The news coming from New Horizons may soon subside but in the meantime, we can still be thankful for snippets of information such as the one supporting the idea that the chasms of Charon suggest a former subsurface ocean. The discovery was made thanks to LORRI – the Long Range Reconnaissance Imager onboard the New Horizons craft that has just several months ago passed by Pluto and its moons.
The photos that the probe managed to shoot when passing Charon – the largest moon of Pluto’s total of five – depict a lot of terrain signs that suggest the existence of a subsurface ocean that, at one point, froze over and expanded outward into becoming the jagged exterior that can be spotted these days. Across the equatorial belt of Charon, there are numerous chasms and fractures that are, at times, as long as 1,100 miles and 4.5 miles deep.
If the theory that suggests that is true, it would explain the simple phenomenon that would have taken place to create Charon’s stretched out surface. The theory is that as a result of the formation process and radioactive decay of elements, there could’ve been at one point enough internal heat to melt underground water ice. This, instead, would have turned into a subsurface ocean that, as temperatures started dropping again, turned frozen solid and expanded outward.

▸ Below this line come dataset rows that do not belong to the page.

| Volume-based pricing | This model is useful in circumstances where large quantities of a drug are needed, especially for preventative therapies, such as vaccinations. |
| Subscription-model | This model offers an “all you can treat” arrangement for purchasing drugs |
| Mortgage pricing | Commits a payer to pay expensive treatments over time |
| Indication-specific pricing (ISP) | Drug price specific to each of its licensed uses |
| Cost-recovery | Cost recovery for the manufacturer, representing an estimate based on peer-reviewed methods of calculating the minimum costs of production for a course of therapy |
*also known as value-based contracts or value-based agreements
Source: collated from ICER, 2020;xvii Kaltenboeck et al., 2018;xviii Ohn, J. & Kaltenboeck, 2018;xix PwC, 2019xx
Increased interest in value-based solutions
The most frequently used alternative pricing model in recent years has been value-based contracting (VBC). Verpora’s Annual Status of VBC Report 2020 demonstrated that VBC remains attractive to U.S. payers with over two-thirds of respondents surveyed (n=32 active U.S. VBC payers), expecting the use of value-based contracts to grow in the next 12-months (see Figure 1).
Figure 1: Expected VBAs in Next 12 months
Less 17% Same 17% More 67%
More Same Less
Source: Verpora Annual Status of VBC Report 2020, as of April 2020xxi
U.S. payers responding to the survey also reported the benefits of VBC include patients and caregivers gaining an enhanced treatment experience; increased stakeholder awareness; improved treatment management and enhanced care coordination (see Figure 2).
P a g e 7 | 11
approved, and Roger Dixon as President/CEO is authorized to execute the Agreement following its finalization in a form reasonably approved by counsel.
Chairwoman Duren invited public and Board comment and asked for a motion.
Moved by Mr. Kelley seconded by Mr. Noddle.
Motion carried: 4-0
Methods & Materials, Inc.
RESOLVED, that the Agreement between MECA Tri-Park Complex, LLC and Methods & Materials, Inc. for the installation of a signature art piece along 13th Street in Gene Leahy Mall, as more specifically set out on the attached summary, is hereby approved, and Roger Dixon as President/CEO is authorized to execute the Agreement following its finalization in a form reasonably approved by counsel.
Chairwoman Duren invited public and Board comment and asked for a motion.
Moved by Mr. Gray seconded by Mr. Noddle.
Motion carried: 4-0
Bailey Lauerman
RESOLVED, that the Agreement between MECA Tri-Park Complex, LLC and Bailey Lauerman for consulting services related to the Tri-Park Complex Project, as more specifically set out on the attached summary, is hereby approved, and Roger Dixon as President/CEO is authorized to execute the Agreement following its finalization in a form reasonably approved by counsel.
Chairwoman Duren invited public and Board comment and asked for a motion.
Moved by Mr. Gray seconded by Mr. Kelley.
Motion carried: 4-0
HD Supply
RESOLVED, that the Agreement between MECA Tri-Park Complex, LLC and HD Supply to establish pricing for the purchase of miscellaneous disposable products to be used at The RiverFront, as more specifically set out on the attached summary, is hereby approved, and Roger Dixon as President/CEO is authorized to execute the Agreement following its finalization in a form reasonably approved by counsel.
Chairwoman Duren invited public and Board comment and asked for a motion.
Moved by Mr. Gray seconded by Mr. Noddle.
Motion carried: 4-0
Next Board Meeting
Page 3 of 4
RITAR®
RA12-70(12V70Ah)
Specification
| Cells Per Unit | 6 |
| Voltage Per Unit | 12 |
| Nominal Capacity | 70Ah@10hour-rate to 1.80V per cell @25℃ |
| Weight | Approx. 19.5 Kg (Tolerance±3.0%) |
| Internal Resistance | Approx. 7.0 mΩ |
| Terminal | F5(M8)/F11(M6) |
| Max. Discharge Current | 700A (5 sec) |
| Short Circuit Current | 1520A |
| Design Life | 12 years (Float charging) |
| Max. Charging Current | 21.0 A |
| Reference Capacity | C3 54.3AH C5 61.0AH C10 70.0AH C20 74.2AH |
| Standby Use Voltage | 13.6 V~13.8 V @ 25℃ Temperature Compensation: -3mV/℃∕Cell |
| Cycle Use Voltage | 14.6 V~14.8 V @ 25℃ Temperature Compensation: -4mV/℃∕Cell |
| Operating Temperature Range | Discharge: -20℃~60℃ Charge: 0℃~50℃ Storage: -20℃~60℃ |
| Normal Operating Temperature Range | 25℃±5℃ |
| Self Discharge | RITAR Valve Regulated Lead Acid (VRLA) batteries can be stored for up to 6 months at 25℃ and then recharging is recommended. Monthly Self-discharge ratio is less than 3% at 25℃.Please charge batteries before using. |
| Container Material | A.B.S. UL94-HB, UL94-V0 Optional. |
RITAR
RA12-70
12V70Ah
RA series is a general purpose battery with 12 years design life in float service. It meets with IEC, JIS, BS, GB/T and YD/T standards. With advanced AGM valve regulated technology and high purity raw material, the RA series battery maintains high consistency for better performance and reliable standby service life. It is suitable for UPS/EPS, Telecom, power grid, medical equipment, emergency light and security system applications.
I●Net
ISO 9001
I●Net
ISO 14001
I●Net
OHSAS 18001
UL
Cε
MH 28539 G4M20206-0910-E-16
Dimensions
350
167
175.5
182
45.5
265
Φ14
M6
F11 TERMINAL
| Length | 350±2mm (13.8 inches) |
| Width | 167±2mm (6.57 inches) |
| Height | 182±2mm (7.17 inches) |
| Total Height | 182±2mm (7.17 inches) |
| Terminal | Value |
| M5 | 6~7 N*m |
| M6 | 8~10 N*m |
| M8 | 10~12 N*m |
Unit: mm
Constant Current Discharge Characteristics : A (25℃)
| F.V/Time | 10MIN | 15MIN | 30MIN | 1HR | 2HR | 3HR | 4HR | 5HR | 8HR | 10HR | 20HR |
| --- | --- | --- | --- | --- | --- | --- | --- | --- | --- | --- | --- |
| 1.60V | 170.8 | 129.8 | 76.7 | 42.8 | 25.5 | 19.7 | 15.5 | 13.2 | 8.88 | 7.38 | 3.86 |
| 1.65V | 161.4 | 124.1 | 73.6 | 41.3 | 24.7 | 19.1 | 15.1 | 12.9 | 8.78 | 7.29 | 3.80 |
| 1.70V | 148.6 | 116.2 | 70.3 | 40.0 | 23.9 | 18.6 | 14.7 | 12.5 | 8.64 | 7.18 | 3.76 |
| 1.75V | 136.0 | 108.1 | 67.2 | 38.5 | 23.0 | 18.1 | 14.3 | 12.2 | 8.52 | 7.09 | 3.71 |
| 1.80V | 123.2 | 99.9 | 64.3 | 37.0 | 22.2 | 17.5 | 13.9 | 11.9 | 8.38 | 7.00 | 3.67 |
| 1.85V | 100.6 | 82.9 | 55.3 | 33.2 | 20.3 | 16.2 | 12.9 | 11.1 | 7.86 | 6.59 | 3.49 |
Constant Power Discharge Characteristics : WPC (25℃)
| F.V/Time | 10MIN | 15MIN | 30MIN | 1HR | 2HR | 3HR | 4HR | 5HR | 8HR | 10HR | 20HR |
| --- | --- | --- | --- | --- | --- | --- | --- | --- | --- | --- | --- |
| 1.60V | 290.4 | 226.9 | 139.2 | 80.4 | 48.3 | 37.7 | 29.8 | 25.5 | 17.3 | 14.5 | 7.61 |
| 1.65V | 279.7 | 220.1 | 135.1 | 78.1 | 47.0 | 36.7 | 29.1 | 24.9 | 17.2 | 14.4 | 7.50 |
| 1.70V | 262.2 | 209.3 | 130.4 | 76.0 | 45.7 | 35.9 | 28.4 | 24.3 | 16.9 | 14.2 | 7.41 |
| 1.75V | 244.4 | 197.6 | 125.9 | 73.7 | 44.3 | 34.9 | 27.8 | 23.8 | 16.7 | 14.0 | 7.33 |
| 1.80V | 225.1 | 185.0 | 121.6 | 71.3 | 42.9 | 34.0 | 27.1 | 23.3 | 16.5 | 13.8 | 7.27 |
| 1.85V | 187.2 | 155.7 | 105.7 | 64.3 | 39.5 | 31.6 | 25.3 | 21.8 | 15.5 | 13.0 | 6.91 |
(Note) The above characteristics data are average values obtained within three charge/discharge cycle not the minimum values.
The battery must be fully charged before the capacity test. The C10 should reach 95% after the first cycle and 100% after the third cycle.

The photos taken by New Horizons was able to immortalize the nature of Charon’s terrain, but not so much study its composition. However, in terms of the topography of Charon, the probe noticed a huge amount of chasms, similar to what a canyon looks like. The studied images would suggest that the elevation in those fractures and canyons reach as much as 7 miles altitude, although that value is the absolute maximum found so far on the surface of Charon.
Serenity Chasma, the name of the equatorial portion of Charon that was captured in the photos taken by New Horizons is one of the most easily visible portions of the moon that suggests the existence of a subsurface ocean a long time ago. The pictures were taken from a distance of 78,700 km and approximately an hour and 40 minutes before the probe came closest to Charon in its trek.